Erstellt von Gabriel Dörffler | | Produktionswirtschaft

Der Traum von einer dauerhaften menschlichen Präsenz auf dem Mond rückt immer näher. Doch eine der größten Herausforderungen bleibt: Wie kann man Gebäude und Infrastruktur errichten, ohne Unmengen an Baumaterial von der Erde zu transportieren? Die Antwort könnte in einer innovativen Fertigungstechnologie liegen – dem mobilen selektiven Laserschmelzen (M-SLM).
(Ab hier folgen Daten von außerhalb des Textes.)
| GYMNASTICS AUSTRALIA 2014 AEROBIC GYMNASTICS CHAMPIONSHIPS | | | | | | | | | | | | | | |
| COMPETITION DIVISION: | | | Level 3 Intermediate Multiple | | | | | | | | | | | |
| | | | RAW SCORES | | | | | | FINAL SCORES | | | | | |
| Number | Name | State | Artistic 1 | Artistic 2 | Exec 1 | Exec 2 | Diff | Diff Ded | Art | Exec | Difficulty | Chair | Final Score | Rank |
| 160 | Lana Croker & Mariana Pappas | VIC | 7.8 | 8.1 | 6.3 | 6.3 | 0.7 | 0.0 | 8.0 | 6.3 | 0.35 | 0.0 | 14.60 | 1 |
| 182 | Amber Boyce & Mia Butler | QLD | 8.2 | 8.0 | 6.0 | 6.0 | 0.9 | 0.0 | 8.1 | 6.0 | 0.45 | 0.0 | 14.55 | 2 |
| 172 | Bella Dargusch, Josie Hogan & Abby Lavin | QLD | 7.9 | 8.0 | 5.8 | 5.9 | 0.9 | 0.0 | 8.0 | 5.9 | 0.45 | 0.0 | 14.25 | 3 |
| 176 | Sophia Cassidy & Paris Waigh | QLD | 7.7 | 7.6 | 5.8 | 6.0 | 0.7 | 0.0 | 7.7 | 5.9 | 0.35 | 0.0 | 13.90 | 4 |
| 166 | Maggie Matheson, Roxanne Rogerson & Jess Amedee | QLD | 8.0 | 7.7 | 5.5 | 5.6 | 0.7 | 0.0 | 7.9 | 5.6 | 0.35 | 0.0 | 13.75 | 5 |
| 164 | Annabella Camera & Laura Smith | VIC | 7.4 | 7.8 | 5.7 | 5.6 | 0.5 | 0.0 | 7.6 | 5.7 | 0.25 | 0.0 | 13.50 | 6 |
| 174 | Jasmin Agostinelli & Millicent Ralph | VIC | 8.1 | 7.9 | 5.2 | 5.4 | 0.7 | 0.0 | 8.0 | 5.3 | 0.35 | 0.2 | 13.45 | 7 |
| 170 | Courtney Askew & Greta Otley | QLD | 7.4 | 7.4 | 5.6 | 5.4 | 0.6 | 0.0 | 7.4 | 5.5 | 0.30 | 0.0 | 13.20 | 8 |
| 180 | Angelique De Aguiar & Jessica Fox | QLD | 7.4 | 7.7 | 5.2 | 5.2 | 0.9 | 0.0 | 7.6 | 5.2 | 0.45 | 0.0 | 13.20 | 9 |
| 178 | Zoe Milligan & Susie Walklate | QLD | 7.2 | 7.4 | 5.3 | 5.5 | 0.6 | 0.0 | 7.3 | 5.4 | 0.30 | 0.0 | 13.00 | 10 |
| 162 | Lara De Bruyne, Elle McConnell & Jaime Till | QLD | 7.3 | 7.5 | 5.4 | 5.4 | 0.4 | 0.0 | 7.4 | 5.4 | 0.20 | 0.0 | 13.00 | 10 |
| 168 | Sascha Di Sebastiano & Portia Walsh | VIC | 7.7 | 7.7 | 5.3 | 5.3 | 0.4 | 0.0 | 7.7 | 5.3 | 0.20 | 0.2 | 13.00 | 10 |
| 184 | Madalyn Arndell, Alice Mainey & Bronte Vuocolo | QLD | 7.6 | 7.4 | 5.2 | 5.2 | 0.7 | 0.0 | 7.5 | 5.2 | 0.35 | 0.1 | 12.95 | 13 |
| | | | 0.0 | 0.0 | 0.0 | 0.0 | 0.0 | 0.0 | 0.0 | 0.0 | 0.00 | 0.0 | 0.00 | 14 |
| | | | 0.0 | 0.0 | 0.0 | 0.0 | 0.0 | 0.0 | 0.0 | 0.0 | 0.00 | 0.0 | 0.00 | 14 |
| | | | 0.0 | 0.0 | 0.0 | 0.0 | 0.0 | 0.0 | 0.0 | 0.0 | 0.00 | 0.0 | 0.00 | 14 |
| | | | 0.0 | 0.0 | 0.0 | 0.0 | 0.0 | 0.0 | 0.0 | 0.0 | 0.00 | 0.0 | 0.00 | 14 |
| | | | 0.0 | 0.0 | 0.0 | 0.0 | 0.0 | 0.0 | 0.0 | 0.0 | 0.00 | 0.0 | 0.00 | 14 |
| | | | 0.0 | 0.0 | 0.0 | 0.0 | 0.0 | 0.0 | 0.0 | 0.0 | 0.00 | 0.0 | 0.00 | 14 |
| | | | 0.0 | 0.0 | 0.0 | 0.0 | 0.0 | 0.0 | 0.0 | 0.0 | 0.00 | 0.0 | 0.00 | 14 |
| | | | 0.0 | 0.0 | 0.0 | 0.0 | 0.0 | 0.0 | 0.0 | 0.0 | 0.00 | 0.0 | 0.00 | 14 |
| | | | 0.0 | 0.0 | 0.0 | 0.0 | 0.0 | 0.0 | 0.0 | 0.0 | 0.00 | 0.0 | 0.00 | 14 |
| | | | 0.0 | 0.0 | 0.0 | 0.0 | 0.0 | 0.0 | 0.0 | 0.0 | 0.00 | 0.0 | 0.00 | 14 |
SLM – Die High-Tech-Lösung für komplexe Strukturen

Das klassische selektive Laserschmelzen (SLM) ist eine additive Fertigungsmethode, die Metallpulver mithilfe eines Hochleistungslasers schmilzt und Schicht für Schicht komplexe Bauteile erzeugt. Dank einer spezifischen Dichte von über 99 % bleiben die Materialeigenschaften weitgehend erhalten. Ein großer Vorteil dieses Verfahrens ist die hohe Gestaltungsfreiheit bei der Herstellung – ideal für komplizierte Strukturen, die mit konventionellen Methoden nur schwer realisierbar wären. Allerdings sind die Investitionskosten hoch und die Produktionsgeschwindigkeit ist langsamer als bei traditionellen Fertigungstechniken.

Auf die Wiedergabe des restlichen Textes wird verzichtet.